[Opening SOURCE MATERIAL section]
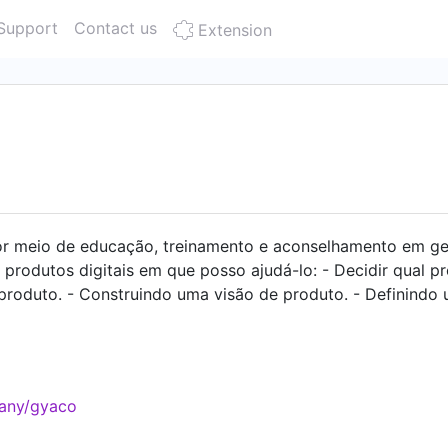
Support
Contact us
Extension
or meio de educação, treinamento e aconselhamento em ge
e produtos digitais em que posso ajudá-lo: - Decidir qual 
roduto. - Construindo uma visão de produto. - Definindo 
to de produtos. - Diversificar seu portfólio de produtos. 
decisões de fim de vida. Algumas das empresas com as qua
onta Azul, Locaweb, Vindi, MaxMilhas, FunRetro, Geofusion, 
pany/gyaco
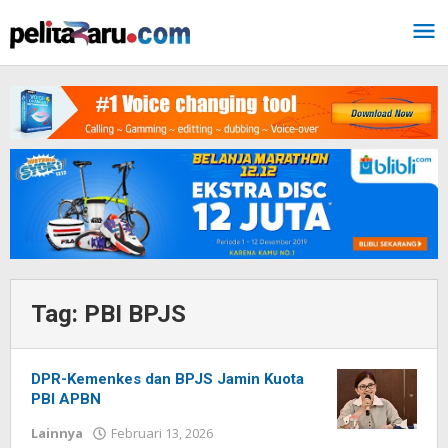
Lewati
ke
konten
Tag:
PBI BPJS
DPR-Kemenkes dan BPJS Jamin Kuota
PBI APBN
Lainnya
Februari 13, 2026
oleh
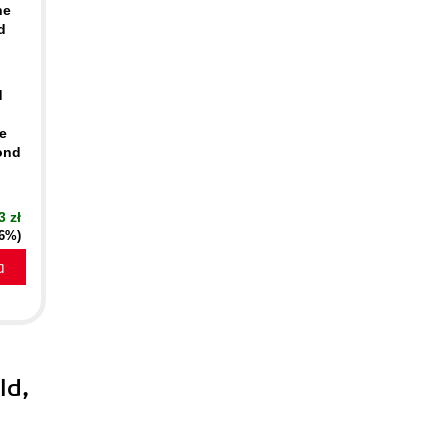
he
d
d
e
cond
3 zł
16%)
a
ld,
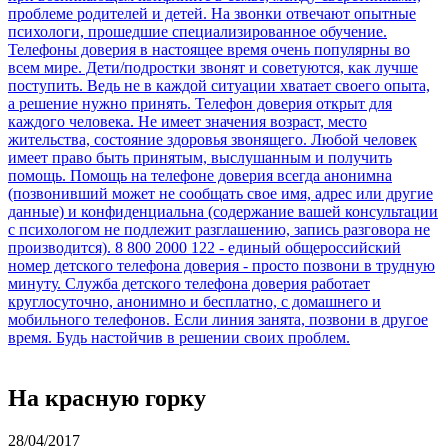
На красную горку
28/04/2017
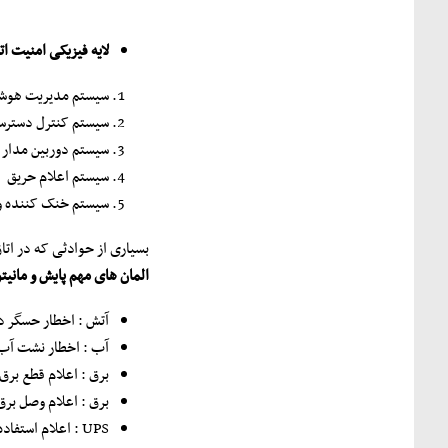
لایه فیزیکی امنیت اتاق سرور 
سیستم مدیریت هوشمند ات
سیستم کنترل دستر
سیستم دوربین مدار 
سیستم اعلام حریق
سیستم خنک کننده و ت
بسیاری از حوادثی که در ات
المان های مهم پایش و مانیت
آتش : اخطار حسگر دو
آب : اخطار نشت آب 
برق : اعلام قطع برق
برق : اعلام وصل برق
UPS : اعلام استفاده ازups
[Closing SOURCE MATERIAL section]
YOUR ASSIGNMENT -> Each line of the data above must be repeated exactly, images excluded.

OUTPUT OF THE EXERCISE ->
Support
Contact us
Extension
or meio de educação, treinamento e aconselhamento em ge
e produtos digitais em que posso ajudá-lo: - Decidir qual 
roduto. - Construindo uma visão de produto. - Definindo 
to de produtos. - Diversificar seu portfólio de produtos. 
decisões de fim de vida. Algumas das empresas com as qua
onta Azul, Locaweb, Vindi, MaxMilhas, FunRetro, Geofusion, 
pany/gyaco
Lewati
ke
konten
Tag:
PBI BPJS
DPR-Kemenkes dan BPJS Jamin Kuota
PBI APBN
Lainnya
Februari 13, 2026
oleh
he
d
d
e
cond
3 zł
16%)
a
ld,
На красную горку
28/04/2017
لایه فیزیکی امنیت اتاق سرور 
سیستم مدیریت هوشمند ات
سیستم کنترل دستر
سیستم دوربین مدار 
سیستم اعلام حریق
سیستم خنک کننده و ت
بسیاری از حوادثی که در ات
المان های مهم پایش و مانیت
آتش : اخطار حسگر دو
آب : اخطار نشت آب 
برق : اعلام قطع برق
برق : اعلام وصل برق
UPS : اعلام استفاده ازups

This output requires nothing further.